### Page images and extracted text
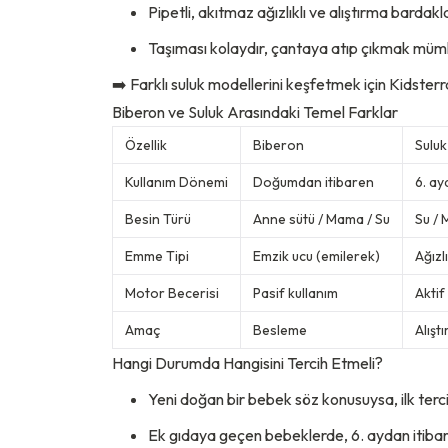
Pipetli, akıtmaz ağızlıklı ve alıştırma bardaklar
Taşıması kolaydır, çantaya atıp çıkmak müm
➡️ Farklı suluk modellerini keşfetmek için
Kidsterr
Biberon ve Suluk Arasındaki Temel Farklar
Özellik
Biberon
Suluk
Kullanım Dönemi
Doğumdan itibaren
6. a
Besin Türü
Anne sütü / Mama / Su
Su / 
Emme Tipi
Emzik ucu (emilerek)
Ağızl
Motor Becerisi
Pasif kullanım
Aktif
Amaç
Besleme
Alışt
Hangi Durumda Hangisini Tercih Etmeli?
Yeni doğan bir bebek söz konusuysa, ilk terc
Ek gıdaya geçen bebeklerde, 6. aydan itibaren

### What the task requires
All lines from the one with "Hangi Durumda Hangisini Tercih Etmeli?" to the end of the entries above are to be written out exactly, the first and last included.

### Solution for this exercise
Hangi Durumda Hangisini Tercih Etmeli?
Yeni doğan bir bebek söz konusuysa, ilk terc
Ek gıdaya geçen bebeklerde, 6. aydan itibaren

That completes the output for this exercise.